Are you often times finding it hard to lock your GPS down on your location for more accurate navigation or walking directions? Perhaps you just want to have an easier time checking in to the places you love to frequent. If you’re like me, than you’d really love for a better and more accurate positioning when trying to cap that portal, or get in a quick hack before the enlightened come try to wreck things. While GPS can be quite good on some handsets, it is really rather sub-par on others which can make for a frustrating and tiny bit annoying experience when trying to use anything that needs the GPS to work properly.
This is definitely something that could be solved by a technology called Quantum Positioning, and it’s a lot closer to making its way into consumer based devices than you might think. OK, so in actuality it’s still probably a good five or six years off at the absolute minimum for consumer devices and products that are available to the general public, but the UK military is already implementing this type of tech into a sub marine to help it get more accurate positioning results when under water. Since a sub can’t use GPS under water, they have to rely on accelerometers to give them the correct positioning of their location, which is where the latest Quantum Positioning accelerometer comes in as something they have built into a sub marine that sets off in 2016. That’s a couple years away from now, so you get the idea that it isn’t something we’ll see in next years mobile devices.

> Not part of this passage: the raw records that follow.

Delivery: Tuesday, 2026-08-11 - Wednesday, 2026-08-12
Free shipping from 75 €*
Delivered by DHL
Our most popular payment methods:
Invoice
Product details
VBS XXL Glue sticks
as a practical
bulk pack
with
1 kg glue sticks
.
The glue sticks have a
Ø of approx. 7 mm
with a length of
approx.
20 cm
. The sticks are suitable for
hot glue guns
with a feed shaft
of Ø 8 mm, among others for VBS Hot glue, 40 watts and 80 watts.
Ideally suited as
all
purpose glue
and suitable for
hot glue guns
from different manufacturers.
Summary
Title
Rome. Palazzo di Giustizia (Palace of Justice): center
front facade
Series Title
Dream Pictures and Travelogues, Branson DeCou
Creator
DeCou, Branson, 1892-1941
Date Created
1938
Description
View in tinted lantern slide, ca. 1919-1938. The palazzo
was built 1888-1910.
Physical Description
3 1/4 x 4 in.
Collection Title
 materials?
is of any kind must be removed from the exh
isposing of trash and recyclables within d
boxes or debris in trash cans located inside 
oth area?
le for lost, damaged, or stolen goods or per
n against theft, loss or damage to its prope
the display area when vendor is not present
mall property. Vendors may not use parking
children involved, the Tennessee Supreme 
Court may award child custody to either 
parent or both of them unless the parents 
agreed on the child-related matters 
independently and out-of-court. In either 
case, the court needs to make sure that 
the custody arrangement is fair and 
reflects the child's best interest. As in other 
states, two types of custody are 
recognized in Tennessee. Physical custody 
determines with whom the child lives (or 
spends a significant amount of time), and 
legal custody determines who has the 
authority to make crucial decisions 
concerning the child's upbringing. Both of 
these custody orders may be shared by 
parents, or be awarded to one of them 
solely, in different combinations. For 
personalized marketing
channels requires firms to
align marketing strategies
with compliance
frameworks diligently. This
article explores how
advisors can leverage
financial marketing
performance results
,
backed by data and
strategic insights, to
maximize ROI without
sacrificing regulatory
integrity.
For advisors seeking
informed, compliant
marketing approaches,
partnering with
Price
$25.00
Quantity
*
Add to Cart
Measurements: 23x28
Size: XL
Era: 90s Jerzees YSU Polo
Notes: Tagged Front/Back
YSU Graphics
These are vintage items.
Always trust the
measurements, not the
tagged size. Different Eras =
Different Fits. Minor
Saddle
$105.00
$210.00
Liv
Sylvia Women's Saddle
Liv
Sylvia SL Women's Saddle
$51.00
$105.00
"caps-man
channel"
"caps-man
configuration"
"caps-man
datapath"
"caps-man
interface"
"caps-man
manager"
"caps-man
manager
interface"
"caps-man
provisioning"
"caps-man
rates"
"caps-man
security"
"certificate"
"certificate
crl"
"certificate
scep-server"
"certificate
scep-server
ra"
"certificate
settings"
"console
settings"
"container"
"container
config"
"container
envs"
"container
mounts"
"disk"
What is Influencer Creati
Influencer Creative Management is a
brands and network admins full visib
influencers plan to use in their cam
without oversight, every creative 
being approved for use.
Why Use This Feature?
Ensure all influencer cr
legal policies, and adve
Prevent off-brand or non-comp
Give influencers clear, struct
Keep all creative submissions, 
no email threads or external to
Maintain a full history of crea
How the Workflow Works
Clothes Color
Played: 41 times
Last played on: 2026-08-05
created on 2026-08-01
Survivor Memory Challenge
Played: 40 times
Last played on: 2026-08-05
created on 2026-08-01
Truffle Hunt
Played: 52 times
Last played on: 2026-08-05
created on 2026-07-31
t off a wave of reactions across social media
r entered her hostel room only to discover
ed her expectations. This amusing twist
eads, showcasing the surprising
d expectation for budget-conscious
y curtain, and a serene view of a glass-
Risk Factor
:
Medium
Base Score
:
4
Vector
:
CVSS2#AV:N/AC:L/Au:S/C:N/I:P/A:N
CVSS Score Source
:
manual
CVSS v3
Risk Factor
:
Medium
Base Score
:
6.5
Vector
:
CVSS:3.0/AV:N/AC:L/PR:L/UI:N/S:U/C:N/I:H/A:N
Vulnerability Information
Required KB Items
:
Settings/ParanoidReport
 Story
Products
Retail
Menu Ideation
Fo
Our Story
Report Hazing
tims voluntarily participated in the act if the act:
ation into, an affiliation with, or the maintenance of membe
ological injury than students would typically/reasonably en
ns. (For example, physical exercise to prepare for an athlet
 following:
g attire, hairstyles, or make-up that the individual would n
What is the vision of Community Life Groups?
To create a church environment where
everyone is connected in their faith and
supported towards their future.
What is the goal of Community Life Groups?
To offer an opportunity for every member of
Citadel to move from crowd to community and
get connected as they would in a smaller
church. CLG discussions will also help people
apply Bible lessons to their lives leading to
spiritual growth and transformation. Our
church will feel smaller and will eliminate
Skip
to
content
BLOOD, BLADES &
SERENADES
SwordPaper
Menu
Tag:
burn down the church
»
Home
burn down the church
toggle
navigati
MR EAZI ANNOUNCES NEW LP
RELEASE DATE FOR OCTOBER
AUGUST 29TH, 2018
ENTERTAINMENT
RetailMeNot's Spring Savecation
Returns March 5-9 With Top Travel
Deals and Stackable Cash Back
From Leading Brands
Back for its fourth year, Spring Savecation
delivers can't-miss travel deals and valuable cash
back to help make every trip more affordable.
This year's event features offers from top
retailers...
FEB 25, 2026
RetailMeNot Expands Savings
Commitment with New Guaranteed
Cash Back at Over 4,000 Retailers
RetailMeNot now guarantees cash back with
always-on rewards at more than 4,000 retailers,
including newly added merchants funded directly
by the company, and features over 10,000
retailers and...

The new accelerometer is said to use super cooled atoms that are trapped by lasers and are capable of tracking movements with an accuracy that is 1,000 times better than that of GPS. Could you imagine that inside you smartphone? You would never have trouble getting the most accurate directions to a family picnic again. There is still lots and lots of work to be done before this type of technology could be built into things we use or interact with every day, especially since the sub-marine it’s currently being fitted into for the start of testing doesn’t begin for a couple more years, but the idea is quite exciting to think stuff like this is on the way.